» **TASK TO COMPLETE**
Rewrite each of the following rows, replacing "myFeature" with "rectangularBlock" and leaving everything else unchanged.

» **DATA FOR THIS TASK**

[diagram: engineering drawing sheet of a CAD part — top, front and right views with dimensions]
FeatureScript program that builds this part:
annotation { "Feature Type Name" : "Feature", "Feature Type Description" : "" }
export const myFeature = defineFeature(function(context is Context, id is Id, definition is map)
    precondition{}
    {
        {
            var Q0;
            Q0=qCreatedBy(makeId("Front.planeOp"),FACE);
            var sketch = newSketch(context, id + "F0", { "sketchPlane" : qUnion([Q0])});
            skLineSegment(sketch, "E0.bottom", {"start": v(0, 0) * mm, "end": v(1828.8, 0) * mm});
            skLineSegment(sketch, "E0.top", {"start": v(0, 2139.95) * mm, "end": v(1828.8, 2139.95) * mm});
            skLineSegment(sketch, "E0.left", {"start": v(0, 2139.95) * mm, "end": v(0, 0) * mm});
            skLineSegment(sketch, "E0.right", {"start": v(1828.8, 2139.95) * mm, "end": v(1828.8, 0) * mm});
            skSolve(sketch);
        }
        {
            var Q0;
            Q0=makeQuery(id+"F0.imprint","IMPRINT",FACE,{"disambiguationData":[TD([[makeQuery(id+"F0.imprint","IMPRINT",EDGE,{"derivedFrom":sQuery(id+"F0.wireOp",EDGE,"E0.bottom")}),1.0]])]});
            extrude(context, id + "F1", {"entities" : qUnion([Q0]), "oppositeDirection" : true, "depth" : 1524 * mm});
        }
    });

» **WRITTEN ANSWER**
[diagram: engineering drawing sheet of a CAD part — top, front and right views with dimensions]
FeatureScript program that builds this part:
annotation { "Feature Type Name" : "Feature", "Feature Type Description" : "" }
export const rectangularBlock = defineFeature(function(context is Context, id is Id, definition is map)
    precondition{}
    {
        {
            var Q0;
            Q0=qCreatedBy(makeId("Front.planeOp"),FACE);
            var sketch = newSketch(context, id + "F0", { "sketchPlane" : qUnion([Q0])});
            skLineSegment(sketch, "E0.bottom", {"start": v(0, 0) * mm, "end": v(1828.8, 0) * mm});
            skLineSegment(sketch, "E0.top", {"start": v(0, 2139.95) * mm, "end": v(1828.8, 2139.95) * mm});
            skLineSegment(sketch, "E0.left", {"start": v(0, 2139.95) * mm, "end": v(0, 0) * mm});
            skLineSegment(sketch, "E0.right", {"start": v(1828.8, 2139.95) * mm, "end": v(1828.8, 0) * mm});
            skSolve(sketch);
        }
        {
            var Q0;
            Q0=makeQuery(id+"F0.imprint","IMPRINT",FACE,{"disambiguationData":[TD([[makeQuery(id+"F0.imprint","IMPRINT",EDGE,{"derivedFrom":sQuery(id+"F0.wireOp",EDGE,"E0.bottom")}),1.0]])]});
            extrude(context, id + "F1", {"entities" : qUnion([Q0]), "oppositeDirection" : true, "depth" : 1524 * mm});
        }
    });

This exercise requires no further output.